Task to carry out —
Would you print the whole listing again, word for word?

Records provided —
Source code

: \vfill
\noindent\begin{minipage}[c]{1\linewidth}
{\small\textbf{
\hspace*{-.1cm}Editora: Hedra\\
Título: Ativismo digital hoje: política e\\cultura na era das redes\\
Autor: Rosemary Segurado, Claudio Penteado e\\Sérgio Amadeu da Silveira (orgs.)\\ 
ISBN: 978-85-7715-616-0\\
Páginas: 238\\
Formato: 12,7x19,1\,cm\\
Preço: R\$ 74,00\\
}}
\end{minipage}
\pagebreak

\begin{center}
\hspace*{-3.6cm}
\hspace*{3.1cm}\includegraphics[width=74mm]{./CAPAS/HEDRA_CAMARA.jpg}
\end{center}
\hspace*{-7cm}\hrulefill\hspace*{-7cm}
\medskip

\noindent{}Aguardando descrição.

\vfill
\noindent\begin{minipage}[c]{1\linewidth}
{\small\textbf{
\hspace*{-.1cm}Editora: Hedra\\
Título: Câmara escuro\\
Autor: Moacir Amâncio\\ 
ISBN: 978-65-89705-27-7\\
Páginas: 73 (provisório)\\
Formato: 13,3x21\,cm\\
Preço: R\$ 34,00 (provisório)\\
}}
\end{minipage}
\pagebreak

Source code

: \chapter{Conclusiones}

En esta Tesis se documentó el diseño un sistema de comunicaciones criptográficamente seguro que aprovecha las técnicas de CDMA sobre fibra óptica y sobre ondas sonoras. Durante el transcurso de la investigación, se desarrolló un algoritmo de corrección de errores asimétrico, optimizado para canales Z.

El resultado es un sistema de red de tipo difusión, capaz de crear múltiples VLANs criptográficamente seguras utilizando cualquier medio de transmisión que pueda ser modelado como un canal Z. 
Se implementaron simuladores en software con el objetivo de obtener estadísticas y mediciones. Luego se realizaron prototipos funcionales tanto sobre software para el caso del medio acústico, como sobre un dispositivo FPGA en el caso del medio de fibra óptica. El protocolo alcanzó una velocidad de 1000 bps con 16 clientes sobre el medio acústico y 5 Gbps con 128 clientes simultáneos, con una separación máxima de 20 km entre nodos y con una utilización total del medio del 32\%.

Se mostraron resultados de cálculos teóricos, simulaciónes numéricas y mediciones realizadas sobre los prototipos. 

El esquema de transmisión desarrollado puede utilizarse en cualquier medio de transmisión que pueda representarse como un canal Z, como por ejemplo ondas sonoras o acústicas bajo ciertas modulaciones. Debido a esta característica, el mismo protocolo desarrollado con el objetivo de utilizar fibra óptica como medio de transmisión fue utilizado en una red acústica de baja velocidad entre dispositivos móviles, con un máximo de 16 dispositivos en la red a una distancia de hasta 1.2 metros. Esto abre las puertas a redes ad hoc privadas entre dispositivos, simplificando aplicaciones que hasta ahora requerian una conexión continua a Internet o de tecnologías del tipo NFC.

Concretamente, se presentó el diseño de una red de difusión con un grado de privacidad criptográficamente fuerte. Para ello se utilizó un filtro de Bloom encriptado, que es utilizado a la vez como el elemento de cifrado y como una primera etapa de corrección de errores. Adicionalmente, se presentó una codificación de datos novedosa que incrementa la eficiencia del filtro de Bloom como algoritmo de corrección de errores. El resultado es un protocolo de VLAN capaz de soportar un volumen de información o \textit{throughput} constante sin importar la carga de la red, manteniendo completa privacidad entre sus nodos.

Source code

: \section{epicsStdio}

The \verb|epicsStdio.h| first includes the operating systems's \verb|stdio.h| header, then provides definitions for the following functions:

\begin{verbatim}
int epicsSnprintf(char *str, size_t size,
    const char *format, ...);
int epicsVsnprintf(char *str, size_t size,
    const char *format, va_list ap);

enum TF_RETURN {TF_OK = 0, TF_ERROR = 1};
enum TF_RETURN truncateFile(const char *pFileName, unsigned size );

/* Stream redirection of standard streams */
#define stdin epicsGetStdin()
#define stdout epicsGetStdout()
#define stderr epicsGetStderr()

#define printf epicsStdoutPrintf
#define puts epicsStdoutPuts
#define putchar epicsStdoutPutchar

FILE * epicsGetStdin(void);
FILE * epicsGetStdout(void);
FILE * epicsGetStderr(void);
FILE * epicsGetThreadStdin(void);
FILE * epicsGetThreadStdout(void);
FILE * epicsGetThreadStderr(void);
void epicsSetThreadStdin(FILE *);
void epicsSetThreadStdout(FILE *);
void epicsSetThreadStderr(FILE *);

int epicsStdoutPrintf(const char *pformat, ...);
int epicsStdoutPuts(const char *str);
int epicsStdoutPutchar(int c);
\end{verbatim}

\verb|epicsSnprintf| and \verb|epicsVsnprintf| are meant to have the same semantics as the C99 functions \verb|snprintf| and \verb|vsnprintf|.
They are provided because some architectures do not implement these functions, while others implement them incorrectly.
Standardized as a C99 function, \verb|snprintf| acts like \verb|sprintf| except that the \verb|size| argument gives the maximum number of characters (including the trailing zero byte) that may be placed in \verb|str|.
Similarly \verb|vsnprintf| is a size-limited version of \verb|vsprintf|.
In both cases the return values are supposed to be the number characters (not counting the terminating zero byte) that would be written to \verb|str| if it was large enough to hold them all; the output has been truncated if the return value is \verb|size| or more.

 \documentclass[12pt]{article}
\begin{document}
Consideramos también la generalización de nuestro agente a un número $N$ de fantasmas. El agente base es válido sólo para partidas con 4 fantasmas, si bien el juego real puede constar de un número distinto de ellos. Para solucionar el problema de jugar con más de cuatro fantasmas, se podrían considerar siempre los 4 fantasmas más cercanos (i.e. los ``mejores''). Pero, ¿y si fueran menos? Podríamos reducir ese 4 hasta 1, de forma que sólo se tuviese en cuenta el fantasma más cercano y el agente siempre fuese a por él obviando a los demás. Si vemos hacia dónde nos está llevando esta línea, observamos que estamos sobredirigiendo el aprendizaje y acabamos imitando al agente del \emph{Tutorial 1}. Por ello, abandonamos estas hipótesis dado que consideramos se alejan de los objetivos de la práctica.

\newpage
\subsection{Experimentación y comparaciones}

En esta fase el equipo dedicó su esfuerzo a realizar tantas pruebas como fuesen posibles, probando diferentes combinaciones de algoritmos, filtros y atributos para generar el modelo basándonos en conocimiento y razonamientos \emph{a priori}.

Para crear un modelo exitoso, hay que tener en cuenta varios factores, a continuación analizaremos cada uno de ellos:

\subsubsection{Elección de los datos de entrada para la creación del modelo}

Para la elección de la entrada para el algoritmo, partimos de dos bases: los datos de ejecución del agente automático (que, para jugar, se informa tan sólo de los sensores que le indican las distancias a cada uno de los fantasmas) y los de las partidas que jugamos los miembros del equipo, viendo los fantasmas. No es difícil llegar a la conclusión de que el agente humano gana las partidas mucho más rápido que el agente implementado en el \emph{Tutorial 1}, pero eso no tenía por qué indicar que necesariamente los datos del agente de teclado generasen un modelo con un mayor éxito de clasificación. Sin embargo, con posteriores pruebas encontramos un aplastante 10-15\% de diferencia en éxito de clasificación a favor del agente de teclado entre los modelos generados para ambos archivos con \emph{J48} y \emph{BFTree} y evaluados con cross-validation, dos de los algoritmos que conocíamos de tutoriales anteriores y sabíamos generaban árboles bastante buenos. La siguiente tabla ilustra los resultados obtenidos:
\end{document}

Output of the task —
Source code

: \vfill
\noindent\begin{minipage}[c]{1\linewidth}
{\small\textbf{
\hspace*{-.1cm}Editora: Hedra\\
Título: Ativismo digital hoje: política e\\cultura na era das redes\\
Autor: Rosemary Segurado, Claudio Penteado e\\Sérgio Amadeu da Silveira (orgs.)\\ 
ISBN: 978-85-7715-616-0\\
Páginas: 238\\
Formato: 12,7x19,1\,cm\\
Preço: R\$ 74,00\\
}}
\end{minipage}
\pagebreak

\begin{center}
\hspace*{-3.6cm}
\hspace*{3.1cm}\includegraphics[width=74mm]{./CAPAS/HEDRA_CAMARA.jpg}
\end{center}
\hspace*{-7cm}\hrulefill\hspace*{-7cm}
\medskip

\noindent{}Aguardando descrição.

\vfill
\noindent\begin{minipage}[c]{1\linewidth}
{\small\textbf{
\hspace*{-.1cm}Editora: Hedra\\
Título: Câmara escuro\\
Autor: Moacir Amâncio\\ 
ISBN: 978-65-89705-27-7\\
Páginas: 73 (provisório)\\
Formato: 13,3x21\,cm\\
Preço: R\$ 34,00 (provisório)\\
}}
\end{minipage}
\pagebreak

Source code

: \chapter{Conclusiones}

En esta Tesis se documentó el diseño un sistema de comunicaciones criptográficamente seguro que aprovecha las técnicas de CDMA sobre fibra óptica y sobre ondas sonoras. Durante el transcurso de la investigación, se desarrolló un algoritmo de corrección de errores asimétrico, optimizado para canales Z.

El resultado es un sistema de red de tipo difusión, capaz de crear múltiples VLANs criptográficamente seguras utilizando cualquier medio de transmisión que pueda ser modelado como un canal Z. 
Se implementaron simuladores en software con el objetivo de obtener estadísticas y mediciones. Luego se realizaron prototipos funcionales tanto sobre software para el caso del medio acústico, como sobre un dispositivo FPGA en el caso del medio de fibra óptica. El protocolo alcanzó una velocidad de 1000 bps con 16 clientes sobre el medio acústico y 5 Gbps con 128 clientes simultáneos, con una separación máxima de 20 km entre nodos y con una utilización total del medio del 32\%.

Se mostraron resultados de cálculos teóricos, simulaciónes numéricas y mediciones realizadas sobre los prototipos. 

El esquema de transmisión desarrollado puede utilizarse en cualquier medio de transmisión que pueda representarse como un canal Z, como por ejemplo ondas sonoras o acústicas bajo ciertas modulaciones. Debido a esta característica, el mismo protocolo desarrollado con el objetivo de utilizar fibra óptica como medio de transmisión fue utilizado en una red acústica de baja velocidad entre dispositivos móviles, con un máximo de 16 dispositivos en la red a una distancia de hasta 1.2 metros. Esto abre las puertas a redes ad hoc privadas entre dispositivos, simplificando aplicaciones que hasta ahora requerian una conexión continua a Internet o de tecnologías del tipo NFC.

Concretamente, se presentó el diseño de una red de difusión con un grado de privacidad criptográficamente fuerte. Para ello se utilizó un filtro de Bloom encriptado, que es utilizado a la vez como el elemento de cifrado y como una primera etapa de corrección de errores. Adicionalmente, se presentó una codificación de datos novedosa que incrementa la eficiencia del filtro de Bloom como algoritmo de corrección de errores. El resultado es un protocolo de VLAN capaz de soportar un volumen de información o \textit{throughput} constante sin importar la carga de la red, manteniendo completa privacidad entre sus nodos.

Source code

: \section{epicsStdio}

The \verb|epicsStdio.h| first includes the operating systems's \verb|stdio.h| header, then provides definitions for the following functions:

\begin{verbatim}
int epicsSnprintf(char *str, size_t size,
    const char *format, ...);
int epicsVsnprintf(char *str, size_t size,
    const char *format, va_list ap);

enum TF_RETURN {TF_OK = 0, TF_ERROR = 1};
enum TF_RETURN truncateFile(const char *pFileName, unsigned size );

/* Stream redirection of standard streams */
#define stdin epicsGetStdin()
#define stdout epicsGetStdout()
#define stderr epicsGetStderr()

#define printf epicsStdoutPrintf
#define puts epicsStdoutPuts
#define putchar epicsStdoutPutchar

FILE * epicsGetStdin(void);
FILE * epicsGetStdout(void);
FILE * epicsGetStderr(void);
FILE * epicsGetThreadStdin(void);
FILE * epicsGetThreadStdout(void);
FILE * epicsGetThreadStderr(void);
void epicsSetThreadStdin(FILE *);
void epicsSetThreadStdout(FILE *);
void epicsSetThreadStderr(FILE *);

int epicsStdoutPrintf(const char *pformat, ...);
int epicsStdoutPuts(const char *str);
int epicsStdoutPutchar(int c);
\end{verbatim}

\verb|epicsSnprintf| and \verb|epicsVsnprintf| are meant to have the same semantics as the C99 functions \verb|snprintf| and \verb|vsnprintf|.
They are provided because some architectures do not implement these functions, while others implement them incorrectly.
Standardized as a C99 function, \verb|snprintf| acts like \verb|sprintf| except that the \verb|size| argument gives the maximum number of characters (including the trailing zero byte) that may be placed in \verb|str|.
Similarly \verb|vsnprintf| is a size-limited version of \verb|vsprintf|.
In both cases the return values are supposed to be the number characters (not counting the terminating zero byte) that would be written to \verb|str| if it was large enough to hold them all; the output has been truncated if the return value is \verb|size| or more.

 \documentclass[12pt]{article}
\begin{document}
Consideramos también la generalización de nuestro agente a un número $N$ de fantasmas. El agente base es válido sólo para partidas con 4 fantasmas, si bien el juego real puede constar de un número distinto de ellos. Para solucionar el problema de jugar con más de cuatro fantasmas, se podrían considerar siempre los 4 fantasmas más cercanos (i.e. los ``mejores''). Pero, ¿y si fueran menos? Podríamos reducir ese 4 hasta 1, de forma que sólo se tuviese en cuenta el fantasma más cercano y el agente siempre fuese a por él obviando a los demás. Si vemos hacia dónde nos está llevando esta línea, observamos que estamos sobredirigiendo el aprendizaje y acabamos imitando al agente del \emph{Tutorial 1}. Por ello, abandonamos estas hipótesis dado que consideramos se alejan de los objetivos de la práctica.

\newpage
\subsection{Experimentación y comparaciones}

En esta fase el equipo dedicó su esfuerzo a realizar tantas pruebas como fuesen posibles, probando diferentes combinaciones de algoritmos, filtros y atributos para generar el modelo basándonos en conocimiento y razonamientos \emph{a priori}.

Para crear un modelo exitoso, hay que tener en cuenta varios factores, a continuación analizaremos cada uno de ellos:

\subsubsection{Elección de los datos de entrada para la creación del modelo}

Para la elección de la entrada para el algoritmo, partimos de dos bases: los datos de ejecución del agente automático (que, para jugar, se informa tan sólo de los sensores que le indican las distancias a cada uno de los fantasmas) y los de las partidas que jugamos los miembros del equipo, viendo los fantasmas. No es difícil llegar a la conclusión de que el agente humano gana las partidas mucho más rápido que el agente implementado en el \emph{Tutorial 1}, pero eso no tenía por qué indicar que necesariamente los datos del agente de teclado generasen un modelo con un mayor éxito de clasificación. Sin embargo, con posteriores pruebas encontramos un aplastante 10-15\% de diferencia en éxito de clasificación a favor del agente de teclado entre los modelos generados para ambos archivos con \emph{J48} y \emph{BFTree} y evaluados con cross-validation, dos de los algoritmos que conocíamos de tutoriales anteriores y sabíamos generaban árboles bastante buenos. La siguiente tabla ilustra los resultados obtenidos:
\end{document}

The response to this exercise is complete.